● What to do
1. Copy the mineral property acquisition agreement between "NOW THEREFORE THIS" and "the Closing Date.", inclusive, and replace "Purchaser" with "Buyer".
2. Which terms does the mineral property acquisition agreement define by placing them in quotation marks?

● Document excerpt
>>>>>
EX-10.5 6 filename6.htm

 

Exhibit 10.5

 

MINERAL PROPERTY ACQUISITION AGREEMENT

 

THIS AGREEMENT is made the 9 day of June, 2022.

 

BETWEEN:

 

Mae de Graff, an individual resident at Snow Lake, in the Province of Manitoba (the “Vendor”)

 

AND:

 

Foremost Lithium Resources & Technology Ltd., a corporation incorporated under the laws of the Province of British Columbia having a registered office at 2500 - 700 West Georgia Street, Vancouver B.C. V4L 2K8 (the “Purchaser”)

 

WHEREAS:

 

AThe Vendor is the beneficial owners of a 100% right, title and interest in and to those certain undersurface mineral rights comprising Manitoba Mineral Disposition No. MB3530 and more particularly described and illustrated in Schedule “A” attached hereto (the “Property”), located within the Province of Manitoba;

 

BThe Vendor has agreed to sell to the Purchaser and the Purchaser has agreed to purchase from the Vendor, all right, title and interest in and to the Property, subject only to the NSR Royalty (as defined herein) in accordance with the terms and conditions hereinafter set forth

 

NOW THEREFORE THIS AGREEMENT WITNESSES that in consideration of the sum of $1.00 now paid by the Purchaser to the Vendor and for other good and valuable consideration, the receipt and sufficiency whereof the Vendor hereby acknowledge, THE PARTIES HERETO AGREE AS FOLLOWS:

 

1.             Definitions

 

1.1           In this Agreement the following expressions shall, where the context so admits, bear the meaning respectively set opposite them:

 

(a)“Acquisition Period” The period during the term of this Agreement from the date hereof to and including the Closing Date.
<<<<<
● Provided material
>>>>>
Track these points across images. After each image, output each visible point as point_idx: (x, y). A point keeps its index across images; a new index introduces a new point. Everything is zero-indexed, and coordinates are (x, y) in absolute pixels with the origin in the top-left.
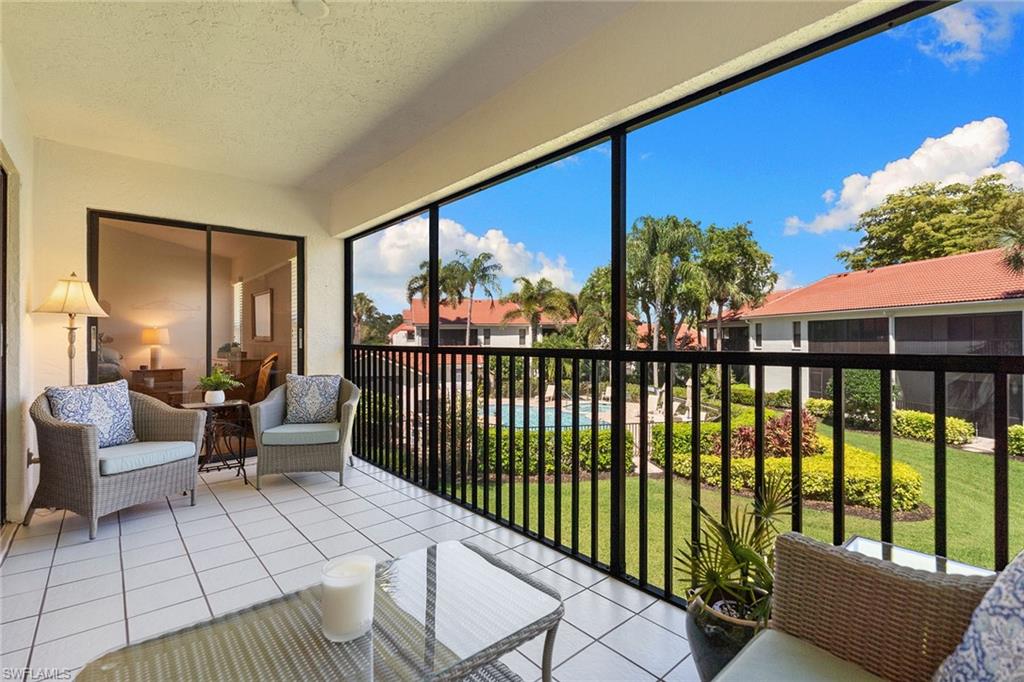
<<<<<
● Numbered answers
1.
NOW THEREFORE THIS AGREEMENT WITNESSES that in consideration of the sum of $1.00 now paid by the Buyer to the Vendor and for other good and valuable consideration, the receipt and sufficiency whereof the Vendor hereby acknowledge, THE PARTIES HERETO AGREE AS FOLLOWS:

 

1.             Definitions

 

1.1           In this Agreement the following expressions shall, where the context so admits, bear the meaning respectively set opposite them:

 

(a)“Acquisition Period” The period during the term of this Agreement from the date hereof to and including the Closing Date.

2.
- Vendor
- Purchaser
- Property
- Acquisition Period